## EXTRACTED ENTRIES
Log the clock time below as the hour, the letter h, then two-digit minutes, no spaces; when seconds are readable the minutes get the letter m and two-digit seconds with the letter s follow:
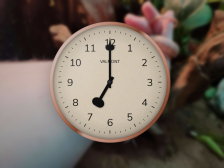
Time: 7h00
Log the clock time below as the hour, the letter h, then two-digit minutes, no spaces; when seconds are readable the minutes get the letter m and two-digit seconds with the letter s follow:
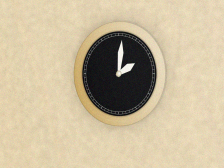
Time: 2h01
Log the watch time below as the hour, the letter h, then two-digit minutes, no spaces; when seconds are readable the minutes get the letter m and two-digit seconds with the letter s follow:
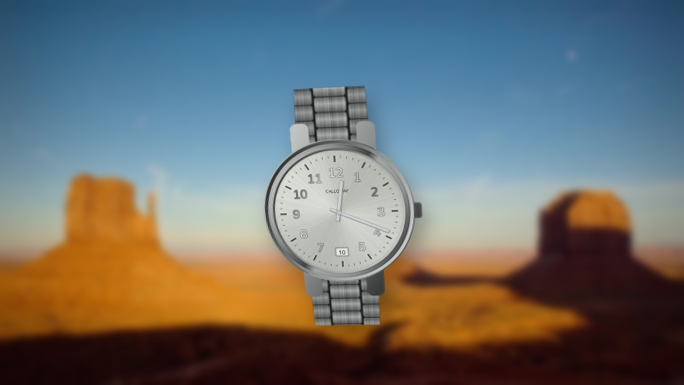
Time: 12h19
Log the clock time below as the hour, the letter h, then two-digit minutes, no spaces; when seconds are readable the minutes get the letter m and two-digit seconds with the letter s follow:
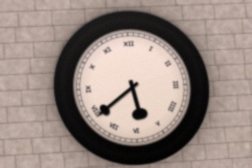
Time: 5h39
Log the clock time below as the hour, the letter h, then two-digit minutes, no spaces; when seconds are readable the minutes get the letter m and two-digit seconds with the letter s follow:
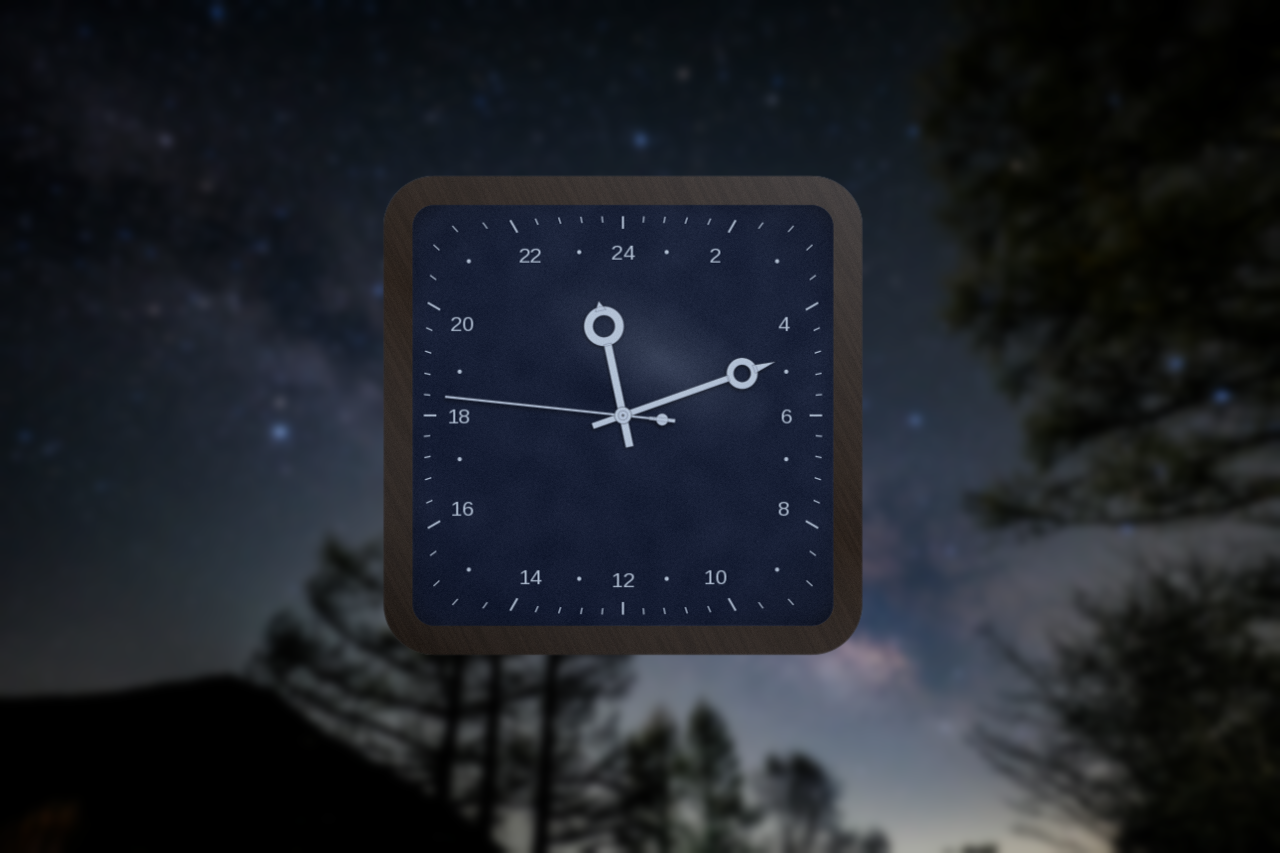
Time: 23h11m46s
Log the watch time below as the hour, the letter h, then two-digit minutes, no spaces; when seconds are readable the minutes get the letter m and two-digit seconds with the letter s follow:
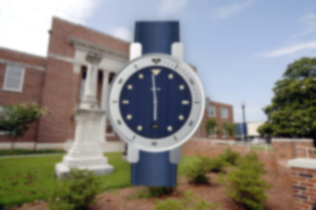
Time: 5h59
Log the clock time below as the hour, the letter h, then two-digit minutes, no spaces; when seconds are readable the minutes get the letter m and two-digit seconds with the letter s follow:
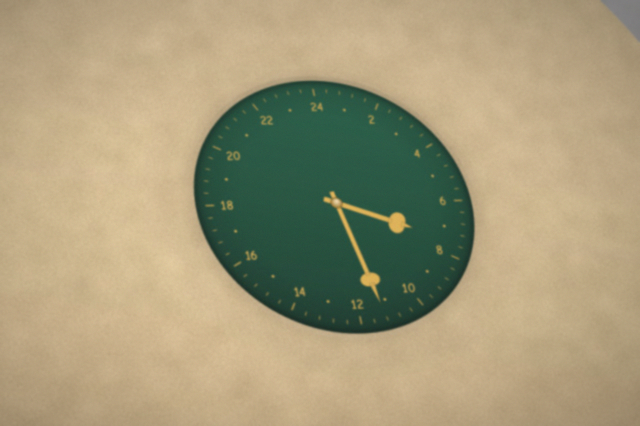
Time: 7h28
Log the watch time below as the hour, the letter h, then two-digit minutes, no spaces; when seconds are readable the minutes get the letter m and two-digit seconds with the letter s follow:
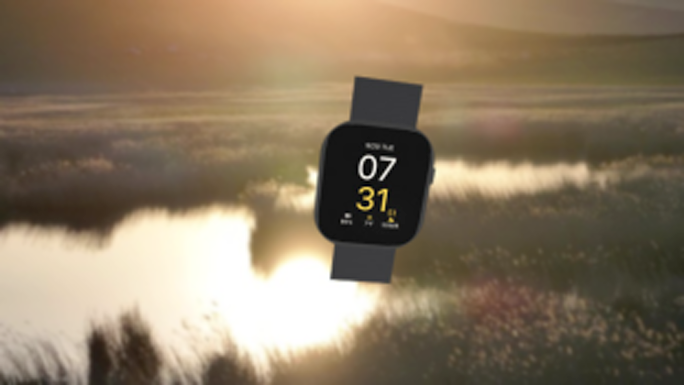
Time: 7h31
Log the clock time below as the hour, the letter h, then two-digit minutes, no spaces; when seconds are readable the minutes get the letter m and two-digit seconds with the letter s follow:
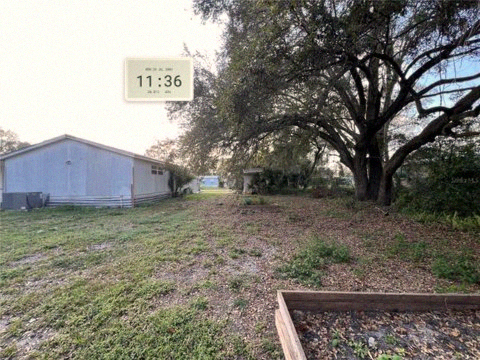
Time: 11h36
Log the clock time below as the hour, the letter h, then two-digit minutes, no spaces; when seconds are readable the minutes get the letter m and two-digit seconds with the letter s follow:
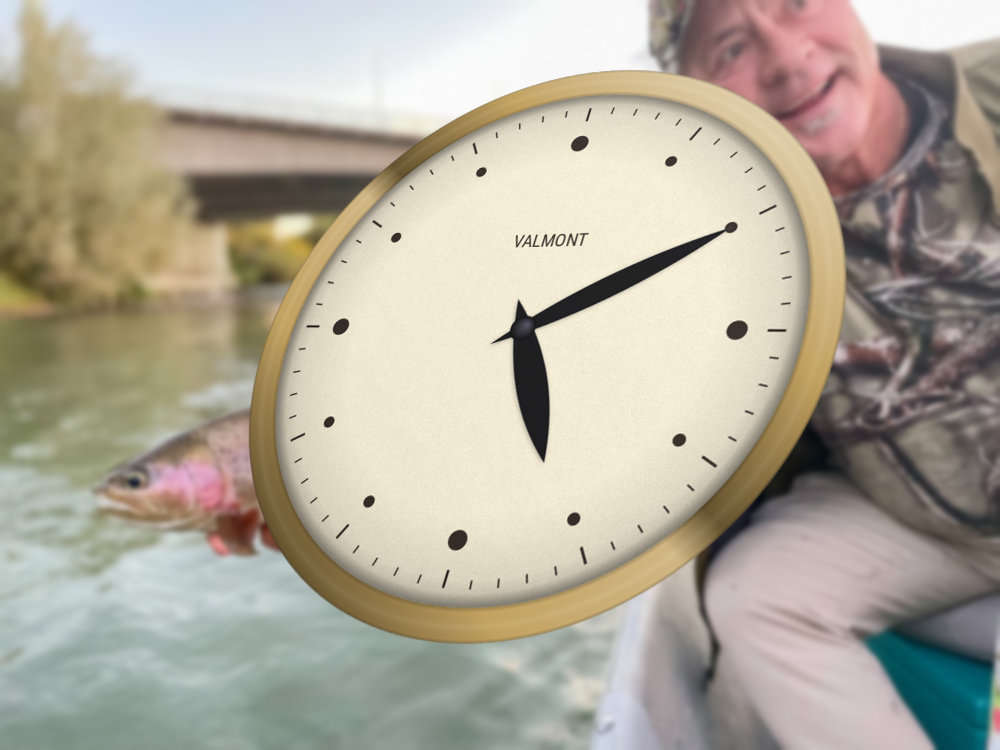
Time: 5h10
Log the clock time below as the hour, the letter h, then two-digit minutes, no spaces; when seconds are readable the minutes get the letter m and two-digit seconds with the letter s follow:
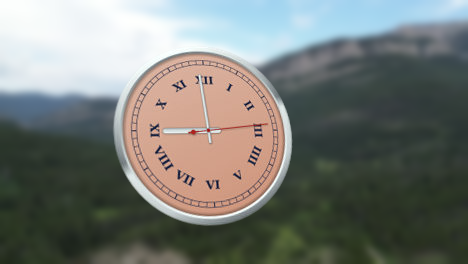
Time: 8h59m14s
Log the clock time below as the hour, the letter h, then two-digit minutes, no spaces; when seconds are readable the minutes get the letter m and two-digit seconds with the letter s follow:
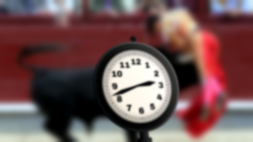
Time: 2h42
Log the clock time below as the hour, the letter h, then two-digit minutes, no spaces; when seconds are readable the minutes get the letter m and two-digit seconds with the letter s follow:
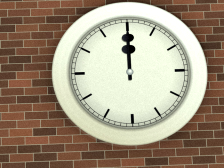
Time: 12h00
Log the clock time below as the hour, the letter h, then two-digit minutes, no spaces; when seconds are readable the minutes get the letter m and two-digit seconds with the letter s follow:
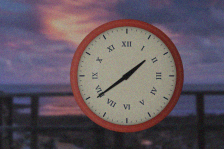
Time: 1h39
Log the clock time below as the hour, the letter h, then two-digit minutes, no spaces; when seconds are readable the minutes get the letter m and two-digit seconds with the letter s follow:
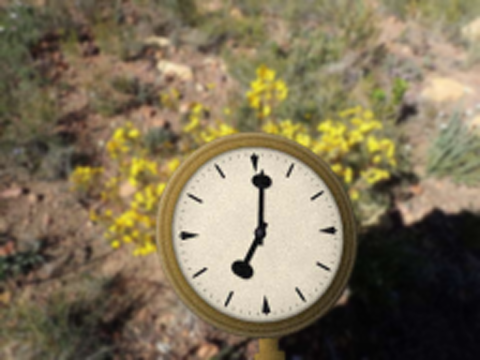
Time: 7h01
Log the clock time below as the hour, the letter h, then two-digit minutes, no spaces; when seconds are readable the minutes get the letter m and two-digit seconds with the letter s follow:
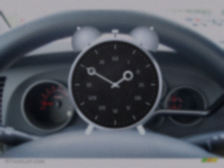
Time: 1h50
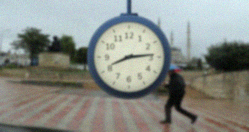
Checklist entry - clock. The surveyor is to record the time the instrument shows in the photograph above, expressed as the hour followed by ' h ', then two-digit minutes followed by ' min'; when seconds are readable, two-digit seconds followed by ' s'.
8 h 14 min
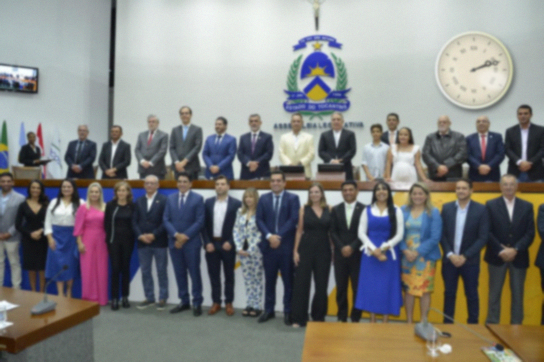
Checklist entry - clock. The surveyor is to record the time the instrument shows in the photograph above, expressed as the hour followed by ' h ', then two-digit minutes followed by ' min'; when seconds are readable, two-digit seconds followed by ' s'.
2 h 12 min
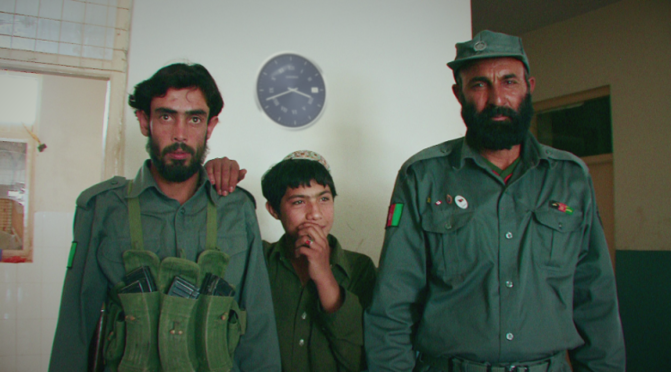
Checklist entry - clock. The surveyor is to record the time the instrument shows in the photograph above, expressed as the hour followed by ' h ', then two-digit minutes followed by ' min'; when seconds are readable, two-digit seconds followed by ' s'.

## GIVEN EXERCISE
Please quote all of the lines above word for word, leaving out the pictures.

## OUTPUT OF THE EXERCISE
Log the clock time below as the hour, the letter h, then two-digit minutes, no spaces; when seconds are readable the minutes get the letter m and two-digit seconds with the letter s follow:
Time: 7h00
Log the clock time below as the hour, the letter h, then two-digit minutes, no spaces; when seconds are readable the minutes get the letter m and two-digit seconds with the letter s follow:
Time: 2h01
Log the watch time below as the hour, the letter h, then two-digit minutes, no spaces; when seconds are readable the minutes get the letter m and two-digit seconds with the letter s follow:
Time: 12h19
Log the clock time below as the hour, the letter h, then two-digit minutes, no spaces; when seconds are readable the minutes get the letter m and two-digit seconds with the letter s follow:
Time: 5h39
Log the clock time below as the hour, the letter h, then two-digit minutes, no spaces; when seconds are readable the minutes get the letter m and two-digit seconds with the letter s follow:
Time: 23h11m46s
Log the watch time below as the hour, the letter h, then two-digit minutes, no spaces; when seconds are readable the minutes get the letter m and two-digit seconds with the letter s follow:
Time: 5h59
Log the clock time below as the hour, the letter h, then two-digit minutes, no spaces; when seconds are readable the minutes get the letter m and two-digit seconds with the letter s follow:
Time: 7h28
Log the watch time below as the hour, the letter h, then two-digit minutes, no spaces; when seconds are readable the minutes get the letter m and two-digit seconds with the letter s follow:
Time: 7h31
Log the clock time below as the hour, the letter h, then two-digit minutes, no spaces; when seconds are readable the minutes get the letter m and two-digit seconds with the letter s follow:
Time: 11h36
Log the clock time below as the hour, the letter h, then two-digit minutes, no spaces; when seconds are readable the minutes get the letter m and two-digit seconds with the letter s follow:
Time: 5h10
Log the clock time below as the hour, the letter h, then two-digit minutes, no spaces; when seconds are readable the minutes get the letter m and two-digit seconds with the letter s follow:
Time: 8h59m14s
Log the clock time below as the hour, the letter h, then two-digit minutes, no spaces; when seconds are readable the minutes get the letter m and two-digit seconds with the letter s follow:
Time: 2h42
Log the clock time below as the hour, the letter h, then two-digit minutes, no spaces; when seconds are readable the minutes get the letter m and two-digit seconds with the letter s follow:
Time: 12h00
Log the clock time below as the hour, the letter h, then two-digit minutes, no spaces; when seconds are readable the minutes get the letter m and two-digit seconds with the letter s follow:
Time: 1h39
Log the clock time below as the hour, the letter h, then two-digit minutes, no spaces; when seconds are readable the minutes get the letter m and two-digit seconds with the letter s follow:
Time: 7h01
Log the clock time below as the hour, the letter h, then two-digit minutes, no spaces; when seconds are readable the minutes get the letter m and two-digit seconds with the letter s follow:
Time: 1h50
Checklist entry - clock. The surveyor is to record the time the instrument shows in the photograph above, expressed as the hour followed by ' h ', then two-digit minutes followed by ' min'; when seconds are readable, two-digit seconds followed by ' s'.
8 h 14 min
Checklist entry - clock. The surveyor is to record the time the instrument shows in the photograph above, expressed as the hour followed by ' h ', then two-digit minutes followed by ' min'; when seconds are readable, two-digit seconds followed by ' s'.
2 h 12 min
Checklist entry - clock. The surveyor is to record the time the instrument shows in the photograph above, expressed as the hour followed by ' h ', then two-digit minutes followed by ' min'; when seconds are readable, two-digit seconds followed by ' s'.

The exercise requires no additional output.